Early Lessons Learned
There are 5 lessons that the ACGME has learned early from the COVID-19 pandemic. First, ongoing communication, both to the field and from the field, is essential for successful management of a national challenge of this magnitude. Second, the interdigitation of the oversight elements of the continuum of medical education are tenuous and occasionally challenging to manage in the absence of an organizing body. Third, the concepts of competency-based medical education that have been introduced over the past 7 years position us favorably to deal with individual decisions that program directors will face as we emerge from the first phase of this crisis. Fourth, the trust and goodwill of all of us in the US health care field are necessary if we are to emerge from this crisis stronger tomorrow than we were yesterday. Finally, the disruption of this pandemic has forced us to develop new tools, concepts, frameworks, and policies that are not likely to disappear when the crisis is overcome.

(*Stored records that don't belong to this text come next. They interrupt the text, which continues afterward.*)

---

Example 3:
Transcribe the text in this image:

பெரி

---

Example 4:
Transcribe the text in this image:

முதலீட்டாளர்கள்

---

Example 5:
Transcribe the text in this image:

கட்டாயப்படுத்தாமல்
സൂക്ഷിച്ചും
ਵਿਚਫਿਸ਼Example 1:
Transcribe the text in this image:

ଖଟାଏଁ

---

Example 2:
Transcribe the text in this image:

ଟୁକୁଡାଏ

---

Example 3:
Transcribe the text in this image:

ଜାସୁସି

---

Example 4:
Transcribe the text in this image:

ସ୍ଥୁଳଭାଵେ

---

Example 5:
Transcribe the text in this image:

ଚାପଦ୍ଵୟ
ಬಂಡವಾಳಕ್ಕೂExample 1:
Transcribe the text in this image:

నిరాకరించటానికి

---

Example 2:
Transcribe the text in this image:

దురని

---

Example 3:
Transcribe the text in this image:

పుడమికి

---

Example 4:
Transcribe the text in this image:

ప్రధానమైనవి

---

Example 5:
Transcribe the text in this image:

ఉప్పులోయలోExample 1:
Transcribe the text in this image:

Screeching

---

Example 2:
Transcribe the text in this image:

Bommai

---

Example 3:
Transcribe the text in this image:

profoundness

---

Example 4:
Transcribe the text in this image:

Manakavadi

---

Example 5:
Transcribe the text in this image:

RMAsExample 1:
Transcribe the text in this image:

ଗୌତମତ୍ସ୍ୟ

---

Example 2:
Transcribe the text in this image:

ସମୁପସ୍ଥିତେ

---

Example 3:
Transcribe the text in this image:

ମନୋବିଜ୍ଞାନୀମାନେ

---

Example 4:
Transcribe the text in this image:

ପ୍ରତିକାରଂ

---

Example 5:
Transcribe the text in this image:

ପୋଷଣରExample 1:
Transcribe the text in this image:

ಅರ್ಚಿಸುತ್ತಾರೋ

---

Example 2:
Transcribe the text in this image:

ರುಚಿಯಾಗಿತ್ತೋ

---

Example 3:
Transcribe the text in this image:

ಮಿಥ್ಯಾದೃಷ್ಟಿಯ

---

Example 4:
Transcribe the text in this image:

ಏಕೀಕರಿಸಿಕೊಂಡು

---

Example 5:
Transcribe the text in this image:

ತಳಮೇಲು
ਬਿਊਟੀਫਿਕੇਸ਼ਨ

The ACGME has adapted in support of the clinical care mission that we and our more than 850 accredited Sponsoring Institutions, 12,500 accredited programs, and nearly 140,000 residents and fellows share. That is, shepherding our society through this truly historic pandemic. This effort has required loosening of accreditation requirements, modification of educational and clinical care activities, and loss of clinical experiences for residents and fellows across the country. It will require continued collaboration among program directors, residents, and fellows, with the ACGME and the certifying boards to place individuals back on the path to successful completion of education and training. Graduate medical education and its oversight are likely to look very different at the end of 2020 than they did in 2019.
Editor's Note: The ACGME News and Views section of JGME includes data reports, updates, and perspectives from the ACGME and its review committees. The decision to publish the article is made by the ACGME.